Thursday, July 9, 2020

July 9: My Heart Ready to Explode, My Daughter, "Arias"

Merton sinks into adolescent depression . . .

Of course the whole family was there on the dock.  But the change as devastating.  With my heart ready to explode with immature emotions I suddenly found myself surrounded by all the cheerful and peaceful and comfortable solicitudes of home.  Everybody wanted to talk.  Their voices were full of questions and information.  They took me for a drive on Long Island and showed me where Mrs. Hearst lived and everything.  But I only hung my head out of the window of the car and watched the green trees go swirling by, and wished that I were dead.

I would not tell anybody what was the matter with me, and this reticence was the beginning of a kind of estrangement between us.  From that time on no one could be sure what I was doing or thinking.  I would go to New York and I would not come home for meals and I would not tell anyone where I had been.

I'm sure we've all been here at some point or other in our lives--a feeling of utter devastation and abandonment because we've lost what we thought were the loves of our lives.  So, what to do with that?  Well, teenagers turn inward, withdraw from all who care about them.  They rebel.  Disappear, physically and/or emotionally.  What Merton describes here is so familiar to me that I could almost have written this passage myself.

It is difficult trying to find your path after someone you care about deeply flits away, a hungry hummingbird looking for better nectar.  It's a little like being in a strange countryside without a map or cell phone or road signs.  You just don't know which way to go, and the night is moonless, starless. 

I've been in this place many times.  I suffer from vertigo occasionally, and the experience is very similar.  Not being able to find stable ground.  But I have had one anchor through most of these moments:  my daughter.  She has kept me going during some pretty difficult days.  She's beautiful, graceful, and empathetic.  She cares about everything and everyone deeply. 

Around my birthday last year, I was experiencing one of these moments of emotional vertigo.  Feeling very lost.  At sea.  My daughter was in the middle of her first semester of college, majoring in pre-med, working her first job.  She was making new friends, engaging in new activities.  It was her first taste of independence, and she was loving it.

But, she also knew that I was struggling.  I try to keep my problems separate from my daughter.  She's had to deal with a lot in her 19 years, and I've been really conscious about letting her be a kid and do kid things.  I don't want her to look back on her childhood and teenage years with melancholy, like Thomas Merton.

A couple weeks past my birthday, I came home from work, and my daughter handed me a wrapped present.  She'd pre-ordered it many weeks prior, and she couldn't wait for me to unwrap it.  I sat down, read the card she had chosen.  That made me cry.  And then I opened the present.  It was a copy of Sharon Olds' newest collection of poems, Arias.  It had just been released.  That made me cry even more.  She knew I wanted the book, but that I didn't want to spend the money on it because we were struggling financially.  So, she took some of her work money and bought it for me.

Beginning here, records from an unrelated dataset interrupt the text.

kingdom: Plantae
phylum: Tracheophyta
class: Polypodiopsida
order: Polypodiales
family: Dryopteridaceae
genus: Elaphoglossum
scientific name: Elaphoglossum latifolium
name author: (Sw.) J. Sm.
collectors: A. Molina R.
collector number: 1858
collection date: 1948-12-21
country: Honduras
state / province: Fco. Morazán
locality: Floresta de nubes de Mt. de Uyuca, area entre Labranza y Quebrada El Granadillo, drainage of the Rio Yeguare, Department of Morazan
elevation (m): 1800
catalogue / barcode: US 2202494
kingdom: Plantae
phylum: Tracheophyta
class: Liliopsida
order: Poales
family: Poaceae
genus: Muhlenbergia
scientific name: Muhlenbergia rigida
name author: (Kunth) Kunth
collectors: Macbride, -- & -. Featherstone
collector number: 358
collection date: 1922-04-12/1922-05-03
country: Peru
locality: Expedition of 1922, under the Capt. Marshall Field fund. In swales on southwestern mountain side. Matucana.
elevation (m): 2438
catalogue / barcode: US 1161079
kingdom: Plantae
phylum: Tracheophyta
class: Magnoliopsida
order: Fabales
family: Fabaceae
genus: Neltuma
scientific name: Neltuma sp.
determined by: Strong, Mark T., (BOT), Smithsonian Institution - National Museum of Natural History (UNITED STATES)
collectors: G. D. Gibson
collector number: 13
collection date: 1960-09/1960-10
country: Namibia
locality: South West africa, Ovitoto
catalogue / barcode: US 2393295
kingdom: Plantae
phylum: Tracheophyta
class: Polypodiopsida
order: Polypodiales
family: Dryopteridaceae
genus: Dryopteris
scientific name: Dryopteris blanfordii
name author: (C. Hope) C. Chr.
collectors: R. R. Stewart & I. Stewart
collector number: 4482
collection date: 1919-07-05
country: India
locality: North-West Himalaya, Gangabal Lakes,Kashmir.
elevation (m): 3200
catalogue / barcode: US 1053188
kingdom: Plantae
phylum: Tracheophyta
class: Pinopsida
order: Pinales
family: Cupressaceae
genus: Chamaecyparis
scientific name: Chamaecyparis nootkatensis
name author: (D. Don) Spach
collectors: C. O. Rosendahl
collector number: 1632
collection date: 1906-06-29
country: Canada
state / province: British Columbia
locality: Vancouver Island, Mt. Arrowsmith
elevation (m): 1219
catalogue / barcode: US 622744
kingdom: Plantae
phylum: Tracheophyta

I was speaking to sister-in-law last week about my daughter, and I said, "I don't know what I did to deserve a kid like her."

I've known my sister-in-law for most of her life.  She's the baby sister I never had.  I'm still struggling with those feelings I was having around my birthday.  My sister-in-law knows this.  She said to me, "I do.  All the love, compassion, and genuine respect for others has boiled over into this additional human.  Too much goodness in one man.  There needed to be an additional human to continue it." 

I said, "She makes me feel like I've succeeded in something.  She's my Nobel Prize."

"Exactly!!!" my sister-in-law said.

I carry Arias with me everywhere.  To work and school.  It's my reminder, when I'm feeling very alone, that I've done something right in my life.  And that I am loved.

And for that miracle, Saint Marty gives thanks.